■ Written problem ■
Please pull out everything in the data from the line containing "pose: elev=126.8 azim=146.3" down to the line containing "Dot at: (258, 253)", including both of those lines, and reproduce them unchanged.

■ Data supplied ■

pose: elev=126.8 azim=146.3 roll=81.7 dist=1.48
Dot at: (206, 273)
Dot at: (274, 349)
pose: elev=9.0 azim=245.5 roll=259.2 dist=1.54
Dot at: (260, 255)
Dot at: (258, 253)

--

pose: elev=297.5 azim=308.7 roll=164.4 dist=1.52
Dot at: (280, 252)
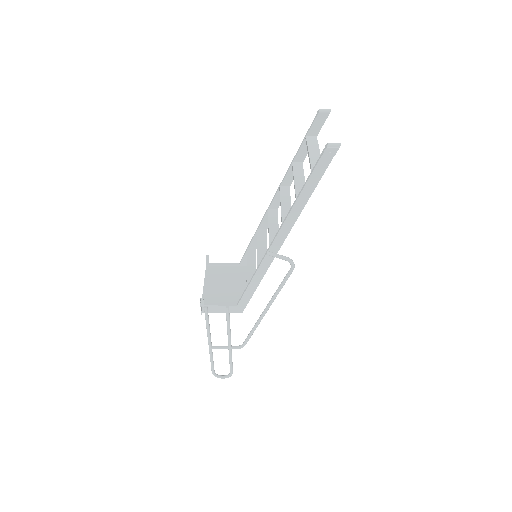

■ Reply to the exercise ■
pose: elev=126.8 azim=146.3 roll=81.7 dist=1.48
Dot at: (206, 273)
Dot at: (274, 349)
pose: elev=9.0 azim=245.5 roll=259.2 dist=1.54
Dot at: (260, 255)
Dot at: (258, 253)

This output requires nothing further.